Academic researchers, who are motivated by knowledge itself, do investigate these issues. But their lack of funding, relative to that of the pharmaceutical companies, means that their studies tend to be smaller and less numerous. So, when the research is looked at as a whole, their data tends to get crowded out.

We can look wider still at the interpersonal and social aspects of depression. It is an established fact that individuals who supplement their medication with therapy or counselling do far better than those who rely on drugs alone. But this timid voice in support of therapy can scarcely be heard above the fanfare in support of drug treatments. Psychology does not have a marketing budget. Psychiatry, although it did not ask for one, has a budget in the billions.

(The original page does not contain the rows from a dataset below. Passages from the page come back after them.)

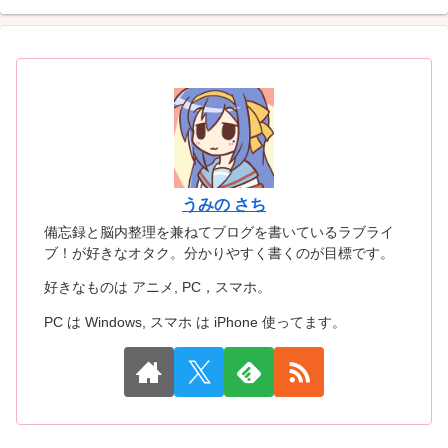
うみの さち
備忘録と脳内整理を兼ねてブログを書いているラブライ
ブ！が好きなオタク。分かりやすく書くのが目標です。
好きなものは アニメ, PC，スマホ。
PC は Windows, スマホ は iPhone 使ってます。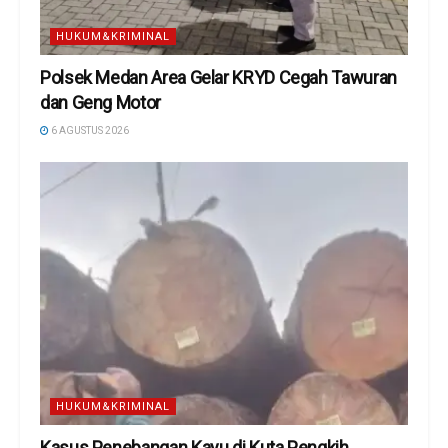
HUKUM&KRIMINAL
Polsek Medan Area Gelar KRYD Cegah Tawuran
dan Geng Motor
6 AGUSTUS 2026
HUKUM&KRIMINAL
Kasus Penebangan Kayu di Kuta Pengkih,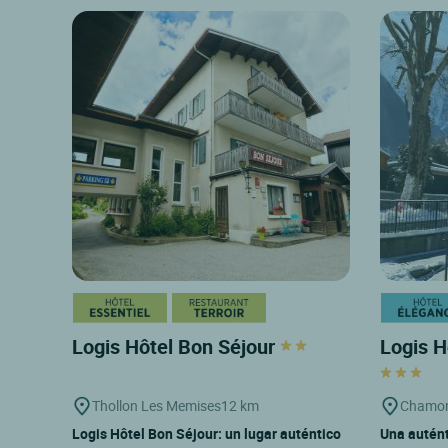
Logis Hôtel Bon Séjour
Logis H
Thollon Les Memises
12 km
Chamon
Logis Hôtel Bon Séjour: un lugar auténtico
Una autént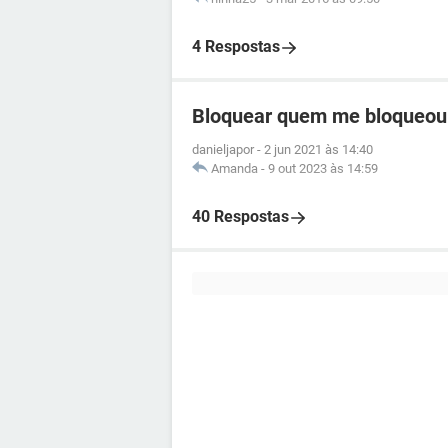
4 Respostas
Bloquear quem me bloqueou
danieljapor
-
2 jun 2021 às 14:40
Amanda
-
9 out 2023 às 14:59
40 Respostas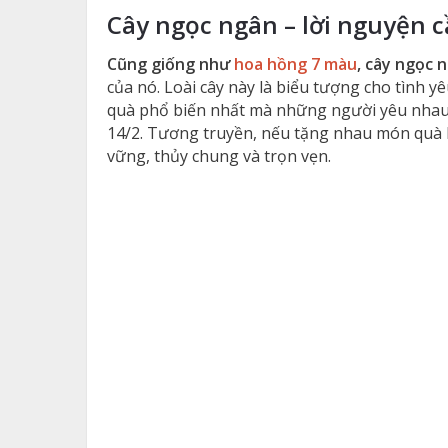
Cây ngọc ngân – lời nguyện 
Cũng giống như
hoa hồng 7 màu
, cây ngọc 
của nó. Loài cây này là biểu tượng cho tình y
quà phổ biến nhất mà những người yêu nha
14/2. Tương truyền, nếu tặng nhau món quà l
vững, thủy chung và trọn vẹn.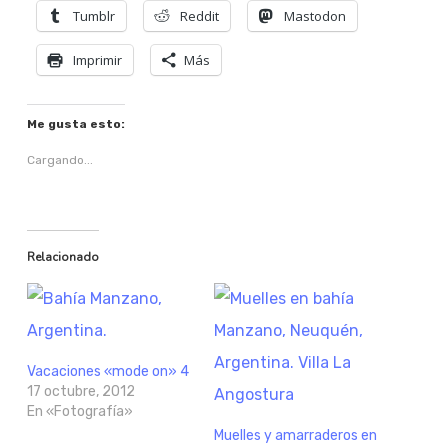
Tumblr
Reddit
Mastodon
Imprimir
Más
Me gusta esto:
Cargando...
Relacionado
Vacaciones «mode on» 4
17 octubre, 2012
En «Fotografía»
Muelles y amarraderos en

The problems I have described above are important and serious, but they do not weaken the case for ­science itself. The suppression of findings, publication bias, the lack of unprofitable research and the narrow focus of attention on medication are not flaws in science; they are a lack of science.

The skewing of our collective perspective on depression is not scientific and it is only through relentless investigation by real scientists that we know about these issues at all. And a final question remains: If these shortcomings are apparent in the research about depression, are there similar failings in the research on other psychological problems, or health concerns in general? Robust, exhaustive, independent science will find the answer. Nothing else can.

Meanwhile, get more exercise, eat less junk food and love your fruits and vegetables, because science does not have all the answers. Not yet.

Andrew Verridjt is an educational psychologist.